▶ _WHAT YOU SHOULD DO_
Take the entries that follow and write each one out exactly.

▶ _DATA RECORDS_
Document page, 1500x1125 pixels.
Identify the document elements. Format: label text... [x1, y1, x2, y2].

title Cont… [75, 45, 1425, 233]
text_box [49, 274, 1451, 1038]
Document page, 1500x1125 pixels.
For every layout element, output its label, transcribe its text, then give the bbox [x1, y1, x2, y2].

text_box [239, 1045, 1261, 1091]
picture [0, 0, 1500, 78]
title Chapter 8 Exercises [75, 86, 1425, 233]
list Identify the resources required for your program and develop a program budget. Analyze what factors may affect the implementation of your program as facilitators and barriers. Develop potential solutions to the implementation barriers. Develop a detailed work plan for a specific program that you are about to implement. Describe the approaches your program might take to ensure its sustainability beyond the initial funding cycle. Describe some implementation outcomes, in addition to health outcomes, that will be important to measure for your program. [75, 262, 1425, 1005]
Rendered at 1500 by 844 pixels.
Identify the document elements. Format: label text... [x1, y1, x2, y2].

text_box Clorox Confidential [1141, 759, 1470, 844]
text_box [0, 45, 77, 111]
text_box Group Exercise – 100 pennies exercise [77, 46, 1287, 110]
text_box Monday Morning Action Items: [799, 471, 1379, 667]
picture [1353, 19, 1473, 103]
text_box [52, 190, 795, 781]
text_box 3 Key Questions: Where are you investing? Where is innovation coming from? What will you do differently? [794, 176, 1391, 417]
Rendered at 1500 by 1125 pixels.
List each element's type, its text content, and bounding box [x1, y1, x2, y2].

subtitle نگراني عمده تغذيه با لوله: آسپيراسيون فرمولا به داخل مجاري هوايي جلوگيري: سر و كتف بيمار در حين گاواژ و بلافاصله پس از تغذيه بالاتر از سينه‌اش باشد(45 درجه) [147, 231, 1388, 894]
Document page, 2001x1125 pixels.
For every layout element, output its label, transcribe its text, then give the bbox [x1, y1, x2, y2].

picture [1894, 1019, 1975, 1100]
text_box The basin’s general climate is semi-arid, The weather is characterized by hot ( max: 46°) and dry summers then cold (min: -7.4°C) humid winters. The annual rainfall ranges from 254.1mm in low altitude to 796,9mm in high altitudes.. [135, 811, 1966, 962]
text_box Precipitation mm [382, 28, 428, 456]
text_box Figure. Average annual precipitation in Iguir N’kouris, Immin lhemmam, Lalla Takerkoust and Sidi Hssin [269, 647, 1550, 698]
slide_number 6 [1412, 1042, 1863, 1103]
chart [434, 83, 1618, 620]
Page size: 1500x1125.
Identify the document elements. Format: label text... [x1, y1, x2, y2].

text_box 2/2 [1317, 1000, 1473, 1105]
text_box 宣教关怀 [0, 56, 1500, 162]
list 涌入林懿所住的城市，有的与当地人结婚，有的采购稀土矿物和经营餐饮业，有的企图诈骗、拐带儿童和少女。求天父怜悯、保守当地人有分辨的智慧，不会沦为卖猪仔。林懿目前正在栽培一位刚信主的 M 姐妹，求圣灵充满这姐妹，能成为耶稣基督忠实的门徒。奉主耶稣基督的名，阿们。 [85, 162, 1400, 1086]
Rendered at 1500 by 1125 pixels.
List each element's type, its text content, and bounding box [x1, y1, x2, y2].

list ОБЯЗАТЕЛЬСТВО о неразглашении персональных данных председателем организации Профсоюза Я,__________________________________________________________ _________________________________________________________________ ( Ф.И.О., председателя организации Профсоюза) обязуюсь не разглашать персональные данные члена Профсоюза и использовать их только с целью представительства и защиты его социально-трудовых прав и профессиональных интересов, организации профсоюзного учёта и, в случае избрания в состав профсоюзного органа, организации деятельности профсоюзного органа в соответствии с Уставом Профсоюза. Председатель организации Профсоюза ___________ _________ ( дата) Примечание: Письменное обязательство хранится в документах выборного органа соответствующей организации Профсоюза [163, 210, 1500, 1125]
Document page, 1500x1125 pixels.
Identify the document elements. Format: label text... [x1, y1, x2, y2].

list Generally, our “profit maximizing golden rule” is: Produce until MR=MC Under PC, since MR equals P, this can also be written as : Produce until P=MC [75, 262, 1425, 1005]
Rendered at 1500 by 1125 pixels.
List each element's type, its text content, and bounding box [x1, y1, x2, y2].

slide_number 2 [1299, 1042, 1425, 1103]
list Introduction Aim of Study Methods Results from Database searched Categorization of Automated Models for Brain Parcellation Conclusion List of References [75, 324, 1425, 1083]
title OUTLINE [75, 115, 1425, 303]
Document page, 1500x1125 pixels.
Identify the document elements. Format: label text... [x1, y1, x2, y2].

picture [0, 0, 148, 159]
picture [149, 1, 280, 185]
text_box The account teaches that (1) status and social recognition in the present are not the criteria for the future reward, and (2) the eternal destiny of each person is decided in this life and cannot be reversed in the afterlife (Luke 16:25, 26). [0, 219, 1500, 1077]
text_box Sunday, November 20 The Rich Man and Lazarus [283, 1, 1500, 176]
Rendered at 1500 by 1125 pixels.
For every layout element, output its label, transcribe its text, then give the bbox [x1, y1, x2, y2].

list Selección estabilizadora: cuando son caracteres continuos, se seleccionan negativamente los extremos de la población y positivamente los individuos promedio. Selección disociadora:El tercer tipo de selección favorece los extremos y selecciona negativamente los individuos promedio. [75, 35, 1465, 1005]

▶ _EXERCISE RESPONSE_
Document page, 1500x1125 pixels.
Identify the document elements. Format: label text... [x1, y1, x2, y2].

title Cont… [75, 45, 1425, 233]
text_box [49, 274, 1451, 1038]
Document page, 1500x1125 pixels.
For every layout element, output its label, transcribe its text, then give the bbox [x1, y1, x2, y2].

text_box [239, 1045, 1261, 1091]
picture [0, 0, 1500, 78]
title Chapter 8 Exercises [75, 86, 1425, 233]
list Identify the resources required for your program and develop a program budget. Analyze what factors may affect the implementation of your program as facilitators and barriers. Develop potential solutions to the implementation barriers. Develop a detailed work plan for a specific program that you are about to implement. Describe the approaches your program might take to ensure its sustainability beyond the initial funding cycle. Describe some implementation outcomes, in addition to health outcomes, that will be important to measure for your program. [75, 262, 1425, 1005]
Rendered at 1500 by 844 pixels.
Identify the document elements. Format: label text... [x1, y1, x2, y2].

text_box Clorox Confidential [1141, 759, 1470, 844]
text_box [0, 45, 77, 111]
text_box Group Exercise – 100 pennies exercise [77, 46, 1287, 110]
text_box Monday Morning Action Items: [799, 471, 1379, 667]
picture [1353, 19, 1473, 103]
text_box [52, 190, 795, 781]
text_box 3 Key Questions: Where are you investing? Where is innovation coming from? What will you do differently? [794, 176, 1391, 417]
Rendered at 1500 by 1125 pixels.
List each element's type, its text content, and bounding box [x1, y1, x2, y2].

subtitle نگراني عمده تغذيه با لوله: آسپيراسيون فرمولا به داخل مجاري هوايي جلوگيري: سر و كتف بيمار در حين گاواژ و بلافاصله پس از تغذيه بالاتر از سينه‌اش باشد(45 درجه) [147, 231, 1388, 894]
Document page, 2001x1125 pixels.
For every layout element, output its label, transcribe its text, then give the bbox [x1, y1, x2, y2].

picture [1894, 1019, 1975, 1100]
text_box The basin’s general climate is semi-arid, The weather is characterized by hot ( max: 46°) and dry summers then cold (min: -7.4°C) humid winters. The annual rainfall ranges from 254.1mm in low altitude to 796,9mm in high altitudes.. [135, 811, 1966, 962]
text_box Precipitation mm [382, 28, 428, 456]
text_box Figure. Average annual precipitation in Iguir N’kouris, Immin lhemmam, Lalla Takerkoust and Sidi Hssin [269, 647, 1550, 698]
slide_number 6 [1412, 1042, 1863, 1103]
chart [434, 83, 1618, 620]
Page size: 1500x1125.
Identify the document elements. Format: label text... [x1, y1, x2, y2].

text_box 2/2 [1317, 1000, 1473, 1105]
text_box 宣教关怀 [0, 56, 1500, 162]
list 涌入林懿所住的城市，有的与当地人结婚，有的采购稀土矿物和经营餐饮业，有的企图诈骗、拐带儿童和少女。求天父怜悯、保守当地人有分辨的智慧，不会沦为卖猪仔。林懿目前正在栽培一位刚信主的 M 姐妹，求圣灵充满这姐妹，能成为耶稣基督忠实的门徒。奉主耶稣基督的名，阿们。 [85, 162, 1400, 1086]
Rendered at 1500 by 1125 pixels.
List each element's type, its text content, and bounding box [x1, y1, x2, y2].

list ОБЯЗАТЕЛЬСТВО о неразглашении персональных данных председателем организации Профсоюза Я,__________________________________________________________ _________________________________________________________________ ( Ф.И.О., председателя организации Профсоюза) обязуюсь не разглашать персональные данные члена Профсоюза и использовать их только с целью представительства и защиты его социально-трудовых прав и профессиональных интересов, организации профсоюзного учёта и, в случае избрания в состав профсоюзного органа, организации деятельности профсоюзного органа в соответствии с Уставом Профсоюза. Председатель организации Профсоюза ___________ _________ ( дата) Примечание: Письменное обязательство хранится в документах выборного органа соответствующей организации Профсоюза [163, 210, 1500, 1125]
Document page, 1500x1125 pixels.
Identify the document elements. Format: label text... [x1, y1, x2, y2].

list Generally, our “profit maximizing golden rule” is: Produce until MR=MC Under PC, since MR equals P, this can also be written as : Produce until P=MC [75, 262, 1425, 1005]
Rendered at 1500 by 1125 pixels.
List each element's type, its text content, and bounding box [x1, y1, x2, y2].

slide_number 2 [1299, 1042, 1425, 1103]
list Introduction Aim of Study Methods Results from Database searched Categorization of Automated Models for Brain Parcellation Conclusion List of References [75, 324, 1425, 1083]
title OUTLINE [75, 115, 1425, 303]
Document page, 1500x1125 pixels.
Identify the document elements. Format: label text... [x1, y1, x2, y2].

picture [0, 0, 148, 159]
picture [149, 1, 280, 185]
text_box The account teaches that (1) status and social recognition in the present are not the criteria for the future reward, and (2) the eternal destiny of each person is decided in this life and cannot be reversed in the afterlife (Luke 16:25, 26). [0, 219, 1500, 1077]
text_box Sunday, November 20 The Rich Man and Lazarus [283, 1, 1500, 176]
Rendered at 1500 by 1125 pixels.
For every layout element, output its label, transcribe its text, then give the bbox [x1, y1, x2, y2].

list Selección estabilizadora: cuando son caracteres continuos, se seleccionan negativamente los extremos de la población y positivamente los individuos promedio. Selección disociadora:El tercer tipo de selección favorece los extremos y selecciona negativamente los individuos promedio. [75, 35, 1465, 1005]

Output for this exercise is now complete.